◆ **Stored dataset items**:
++++

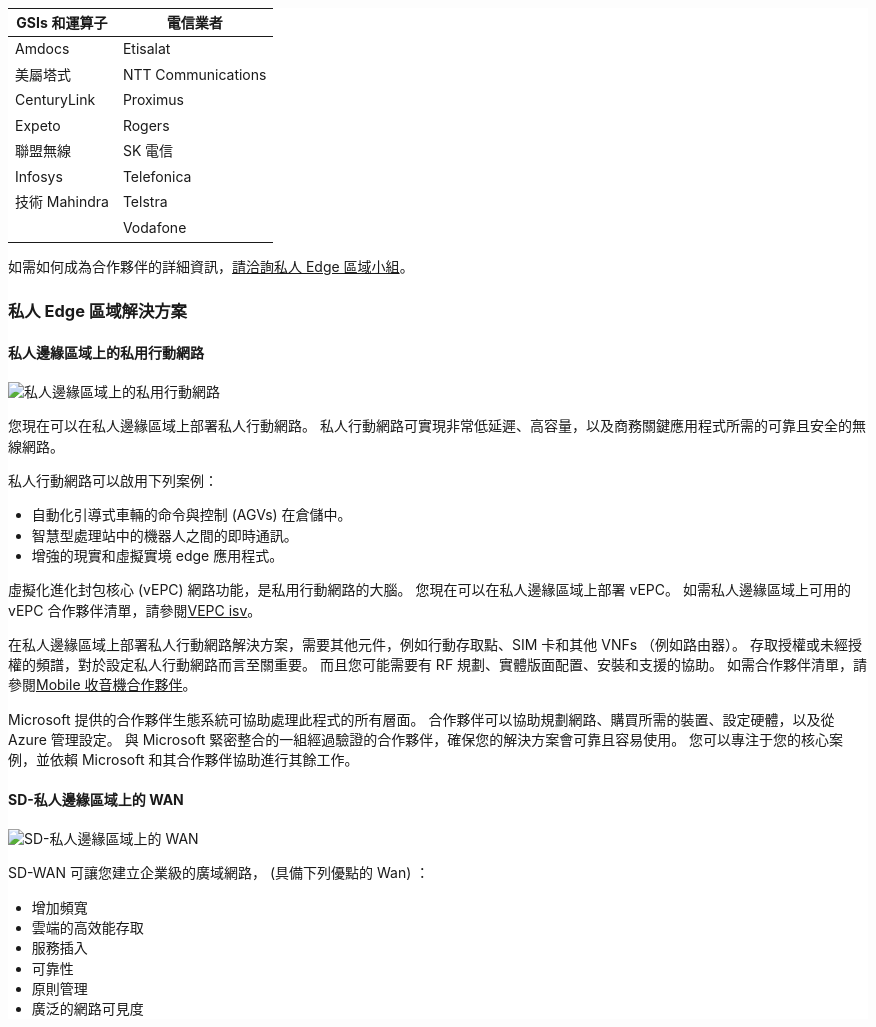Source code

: | GSIs 和運算子 | 電信業者 |
| --- | --- |
| Amdocs                       | Etisalat             |
| 美屬塔式               | NTT Communications   |
| CenturyLink                  | Proximus             |
| Expeto                       | Rogers               |
| 聯盟無線           | SK 電信           |
| Infosys                      | Telefonica           |
| 技術 Mahindra                | Telstra              |
|                              | Vodafone             |

如需如何成為合作夥伴的詳細資訊，[請洽詢私人 Edge 區域小組](https://aka.ms/EdgeZonesPartner)。

### <a name="private-edge-zone-solutions"></a><a name="solutions-private-edge"></a>私人 Edge 區域解決方案

#### <a name="private-mobile-network-on-private-edge-zones"></a><a name="private-mobile-private-edge"></a>私人邊緣區域上的私用行動網路

![私人邊緣區域上的私用行動網路](./media/edge-zones-overview/mobile-networks.png "私人邊緣區域上的私用行動網路")

您現在可以在私人邊緣區域上部署私人行動網路。 私人行動網路可實現非常低延遲、高容量，以及商務關鍵應用程式所需的可靠且安全的無線網路。 

私人行動網路可以啟用下列案例： 
- 自動化引導式車輛的命令與控制 (AGVs) 在倉儲中。 
- 智慧型處理站中的機器人之間的即時通訊。
- 增強的現實和虛擬實境 edge 應用程式。

虛擬化進化封包核心 (vEPC) 網路功能，是私用行動網路的大腦。 您現在可以在私人邊緣區域上部署 vEPC。 如需私人邊緣區域上可用的 vEPC 合作夥伴清單，請參閱[VEPC isv](#vEPC)。

在私人邊緣區域上部署私人行動網路解決方案，需要其他元件，例如行動存取點、SIM 卡和其他 VNFs （例如路由器）。 存取授權或未經授權的頻譜，對於設定私人行動網路而言至關重要。 而且您可能需要有 RF 規劃、實體版面配置、安裝和支援的協助。 如需合作夥伴清單，請參閱[Mobile 收音機合作夥伴](#mobile-radio)。

Microsoft 提供的合作夥伴生態系統可協助處理此程式的所有層面。 合作夥伴可以協助規劃網路、購買所需的裝置、設定硬體，以及從 Azure 管理設定。 與 Microsoft 緊密整合的一組經過驗證的合作夥伴，確保您的解決方案會可靠且容易使用。 您可以專注于您的核心案例，並依賴 Microsoft 和其合作夥伴協助進行其餘工作。

#### <a name="sd-wan-on-private-edge-zones"></a><a name="sdwan-private-edge"></a>SD-私人邊緣區域上的 WAN

![SD-私人邊緣區域上的 WAN](./media/edge-zones-overview/sd-wan.png "SD-私人邊緣區域上的 WAN")
 
SD-WAN 可讓您建立企業級的廣域網路， (具備下列優點的 Wan) ：

- 增加頻寬
- 雲端的高效能存取
- 服務插入
- 可靠性
- 原則管理
- 廣泛的網路可見度
    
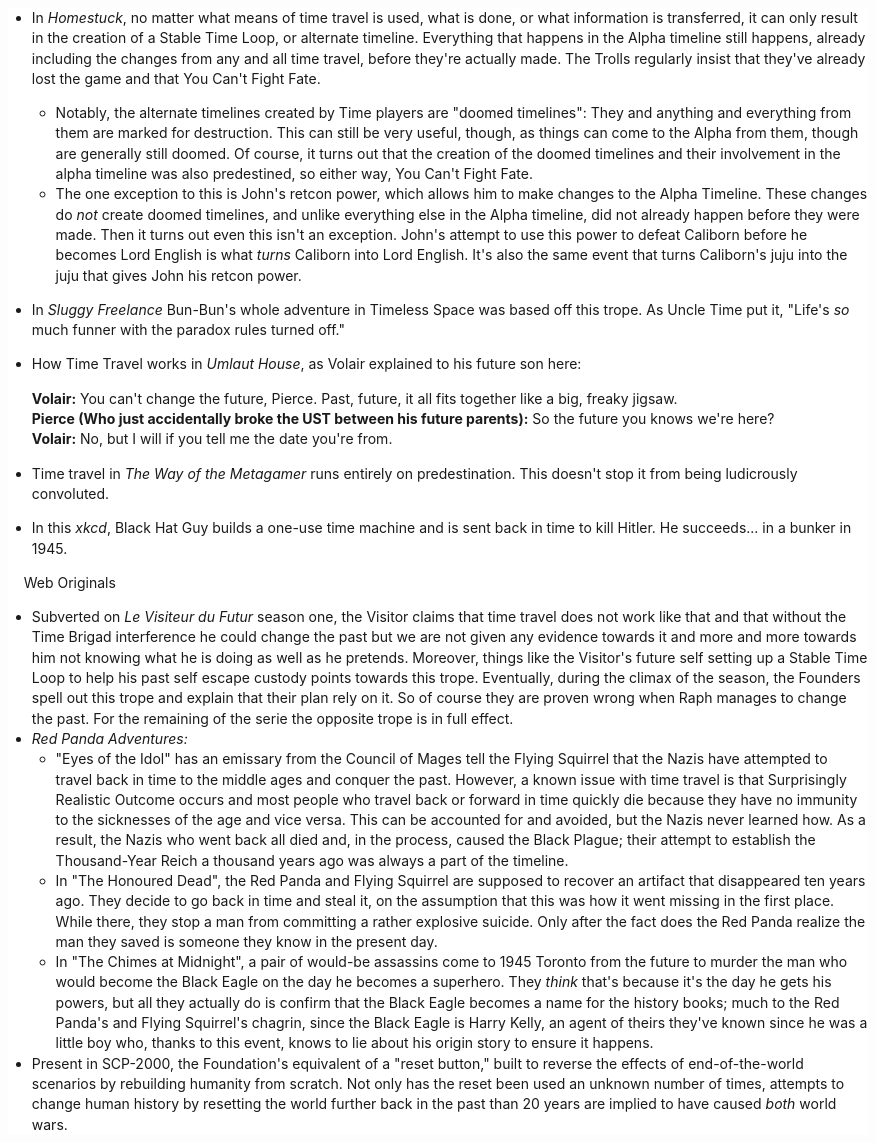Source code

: -   In _Homestuck_, no matter what means of time travel is used, what is done, or what information is transferred, it can only result in the creation of a Stable Time Loop, or alternate timeline. Everything that happens in the Alpha timeline still happens, already including the changes from any and all time travel, before they're actually made. The Trolls regularly insist that they've already lost the game and that You Can't Fight Fate.
    -   Notably, the alternate timelines created by Time players are "doomed timelines": They and anything and everything from them are marked for destruction. This can still be very useful, though, as things can come to the Alpha from them, though are generally still doomed. Of course, it turns out that the creation of the doomed timelines and their involvement in the alpha timeline was also predestined, so either way, You Can't Fight Fate.
    -   The one exception to this is John's retcon power, which allows him to make changes to the Alpha Timeline. These changes do _not_ create doomed timelines, and unlike everything else in the Alpha timeline, did not already happen before they were made. Then it turns out even this isn't an exception. John's attempt to use this power to defeat Caliborn before he becomes Lord English is what _turns_ Caliborn into Lord English. It's also the same event that turns Caliborn's juju into the juju that gives John his retcon power.
-   In _Sluggy Freelance_ Bun-Bun's whole adventure in Timeless Space was based off this trope. As Uncle Time put it, "Life's _so_ much funner with the paradox rules turned off."
-   How Time Travel works in _Umlaut House_, as Volair explained to his future son here:
    
    **Volair:** You can't change the future, Pierce. Past, future, it all fits together like a big, freaky jigsaw.  
    **Pierce (Who just accidentally broke the UST between his future parents):** So the future you knows we're here?  
    **Volair:** No, but I will if you tell me the date you're from.
    
-   Time travel in _The Way of the Metagamer_ runs entirely on predestination. This doesn't stop it from being ludicrously convoluted.
-   In this _xkcd_, Black Hat Guy builds a one-use time machine and is sent back in time to kill Hitler. He succeeds... in a bunker in 1945.

    Web Originals 

-   Subverted on _Le Visiteur du Futur_ season one, the Visitor claims that time travel does not work like that and that without the Time Brigad interference he could change the past but we are not given any evidence towards it and more and more towards him not knowing what he is doing as well as he pretends. Moreover, things like the Visitor's future self setting up a Stable Time Loop to help his past self escape custody points towards this trope. Eventually, during the climax of the season, the Founders spell out this trope and explain that their plan rely on it. So of course they are proven wrong when Raph manages to change the past. For the remaining of the serie the opposite trope is in full effect.
-   _Red Panda Adventures:_
    -   "Eyes of the Idol" has an emissary from the Council of Mages tell the Flying Squirrel that the Nazis have attempted to travel back in time to the middle ages and conquer the past. However, a known issue with time travel is that Surprisingly Realistic Outcome occurs and most people who travel back or forward in time quickly die because they have no immunity to the sicknesses of the age and vice versa. This can be accounted for and avoided, but the Nazis never learned how. As a result, the Nazis who went back all died and, in the process, caused the Black Plague; their attempt to establish the Thousand-Year Reich a thousand years ago was always a part of the timeline.
    -   In "The Honoured Dead", the Red Panda and Flying Squirrel are supposed to recover an artifact that disappeared ten years ago. They decide to go back in time and steal it, on the assumption that this was how it went missing in the first place. While there, they stop a man from committing a rather explosive suicide. Only after the fact does the Red Panda realize the man they saved is someone they know in the present day.
    -   In "The Chimes at Midnight", a pair of would-be assassins come to 1945 Toronto from the future to murder the man who would become the Black Eagle on the day he becomes a superhero. They _think_ that's because it's the day he gets his powers, but all they actually do is confirm that the Black Eagle becomes a name for the history books; much to the Red Panda's and Flying Squirrel's chagrin, since the Black Eagle is Harry Kelly, an agent of theirs they've known since he was a little boy who, thanks to this event, knows to lie about his origin story to ensure it happens.
-   Present in SCP-2000, the Foundation's equivalent of a "reset button," built to reverse the effects of end-of-the-world scenarios by rebuilding humanity from scratch. Not only has the reset been used an unknown number of times, attempts to change human history by resetting the world further back in the past than 20 years are implied to have caused _both_ world wars.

++++

◆ **Task objective**: From the records above, extract exactly and only the lines that begin at the line with "his retcon power." and stop after the line with "date you're from.".

◆ **Answer section**:
    -   The one exception to this is John's retcon power, which allows him to make changes to the Alpha Timeline. These changes do _not_ create doomed timelines, and unlike everything else in the Alpha timeline, did not already happen before they were made. Then it turns out even this isn't an exception. John's attempt to use this power to defeat Caliborn before he becomes Lord English is what _turns_ Caliborn into Lord English. It's also the same event that turns Caliborn's juju into the juju that gives John his retcon power.
-   In _Sluggy Freelance_ Bun-Bun's whole adventure in Timeless Space was based off this trope. As Uncle Time put it, "Life's _so_ much funner with the paradox rules turned off."
-   How Time Travel works in _Umlaut House_, as Volair explained to his future son here:
    
    **Volair:** You can't change the future, Pierce. Past, future, it all fits together like a big, freaky jigsaw.  
    **Pierce (Who just accidentally broke the UST between his future parents):** So the future you knows we're here?  
    **Volair:** No, but I will if you tell me the date you're from.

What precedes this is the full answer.